We analyse a series of saturated and unsaturated porous media using µCT; four glass bead packs, a sand pack and a sandstone. In the saturated images the pore space contains brine and residual CO2 (Sr) at subsurface storage conditions. We quantify Sr and cluster size distributions and determine characteristic properties of the porous media through image analysis and the extraction of representative networks. We show that media with narrower pore throats, such as sandstones, trap more CO2 than media with wider pore throats. Numerical simulations performed on the extracted networks do not accurately predict the measured residual CO2 saturations. We discuss the important implications of these results for CO2 storage site selection, containment security assessments, and storage capacity appraisal.

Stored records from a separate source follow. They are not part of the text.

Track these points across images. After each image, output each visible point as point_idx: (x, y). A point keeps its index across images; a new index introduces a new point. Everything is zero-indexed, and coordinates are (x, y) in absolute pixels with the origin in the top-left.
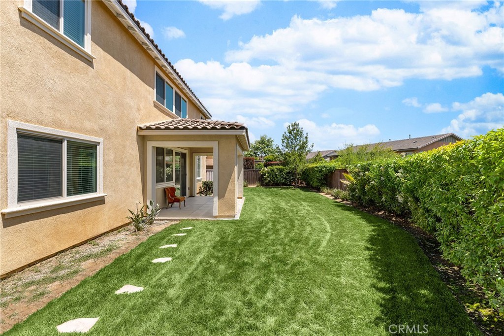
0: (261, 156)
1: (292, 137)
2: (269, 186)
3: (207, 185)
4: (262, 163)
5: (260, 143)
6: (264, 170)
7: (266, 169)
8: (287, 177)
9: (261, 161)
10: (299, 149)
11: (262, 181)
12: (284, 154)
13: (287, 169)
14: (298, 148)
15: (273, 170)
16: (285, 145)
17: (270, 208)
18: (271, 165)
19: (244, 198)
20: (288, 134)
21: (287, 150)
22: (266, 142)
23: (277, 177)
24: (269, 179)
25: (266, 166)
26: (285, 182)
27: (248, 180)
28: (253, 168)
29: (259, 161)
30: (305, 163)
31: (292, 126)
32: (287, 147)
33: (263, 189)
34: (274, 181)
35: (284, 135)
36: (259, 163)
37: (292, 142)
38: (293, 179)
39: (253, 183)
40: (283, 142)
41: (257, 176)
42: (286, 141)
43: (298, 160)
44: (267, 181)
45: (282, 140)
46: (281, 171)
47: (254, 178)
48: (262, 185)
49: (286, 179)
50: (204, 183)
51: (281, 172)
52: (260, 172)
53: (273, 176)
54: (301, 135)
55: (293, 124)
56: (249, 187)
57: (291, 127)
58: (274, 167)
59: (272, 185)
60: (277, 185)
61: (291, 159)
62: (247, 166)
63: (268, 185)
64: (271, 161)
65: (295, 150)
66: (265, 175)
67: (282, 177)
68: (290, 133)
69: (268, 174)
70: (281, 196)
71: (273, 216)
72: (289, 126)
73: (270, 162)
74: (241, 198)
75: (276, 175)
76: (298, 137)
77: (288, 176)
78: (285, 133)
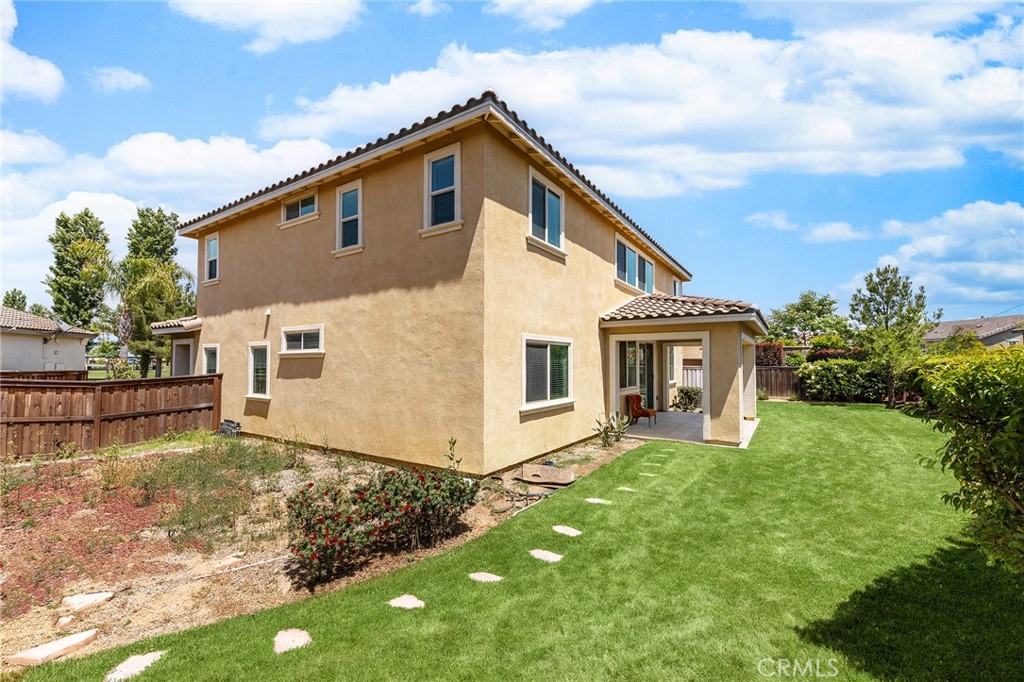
0: (804, 339)
1: (878, 298)
2: (819, 400)
3: (686, 394)
4: (803, 355)
5: (798, 310)
6: (805, 368)
7: (811, 367)
8: (867, 384)
9: (801, 349)
10: (899, 324)
11: (803, 391)
12: (858, 335)
13: (866, 368)
14: (894, 320)
15: (829, 369)
16: (860, 316)
17: (809, 439)
18: (825, 357)
19: (758, 421)
20: (868, 294)
21: (863, 327)
22: (814, 306)
23: (839, 383)
24: (818, 386)
25: (812, 359)
26: (862, 393)
27: (766, 386)
28: (780, 363)
29: (796, 349)
30: (915, 355)
31: (879, 274)
32: (864, 320)
33: (805, 405)
34: (833, 392)
35: (855, 296)
36: (795, 352)
37: (878, 311)
38: (884, 388)
39: (781, 392)
40: (854, 310)
41: (789, 380)
42: (861, 308)
43: (895, 347)
44: (814, 391)
45: (852, 306)
46: (851, 370)
47: (781, 384)
48: (803, 397)
49: (866, 388)
50: (681, 391)
51: (849, 372)
52: (796, 373)
53: (828, 381)
54: (905, 294)
55: (881, 270)
56: (770, 400)
57: (874, 276)
58: (832, 362)
59: (827, 400)
60: (841, 399)
61: (875, 345)
62: (765, 360)
63: (817, 398)
64: (827, 347)
65: (887, 326)
66: (810, 378)
67: (854, 383)
68: (873, 290)
69: (817, 375)
70: (845, 422)
71: (813, 450)
72: (871, 276)
73: (824, 351)
74: (753, 419)
75: (835, 377)
76: (894, 298)
77: (871, 381)
78: (859, 291)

Capillary trapping - the immobilisation of non-wetting phase clusters on the pore scale by capillary forces - has been identified as an important subsurface mechanism in the geological storage of CO2 in saline aquifers. The magnitude of CO2 trapped by capillary forces (the residual saturation; Sr) will impact the migration of CO2 through the aquifer and the ultimate CO2 storage capacity, while the surface area of trapped clusters will be a controlling parameter in their ultimate dissolution in the formation brine.
Capillary trapping has been studied for decades due to its importance in the petroleum industry and in soil remediation, and more recently also in the context of CO2 storage (e.g. Jerauld, 1997, Conrad et al., 1992, Iglauer et al., 2011a respectively). Historically experiments were performed on centimetre scale samples (e.g. Oak et al., 1990) but recently such experiments have been performed on millimetre scale samples enabling the pore space and the fluids contained therein to be imaged on the micro-meter scale with micro-computed tomography (µCT) [Prodanovic et al., 2007; Iglauer et al., 2010, 2011b, 2012a, 2012b; Kumar et al., 2010; Georgiadis et al., 2011; Suekane et al., 2011; Porter et al. 2010].
Here we perform additional analysis on the storage condition (i.e. high pressure and elevated temperature) CO2-brine results of Iglauer et al., 2011b and Suekane et al., 2011. Table 1 summarises the conditions of these experiments. Our objective is to understand which characteristic properties of the porous media have the greatest influence upon capillary trapping, and to investigate the characteristic properties of the trapped clusters. We employ a multi stage approach: rock properties are determined from the unsaturated scans through image analysis and the generation of representative pore network models; cluster properties are determined by analysing the saturated scan images; and trapped CO2 saturations from the experiments are compared with those predicted by dynamic simulations on the pore network models.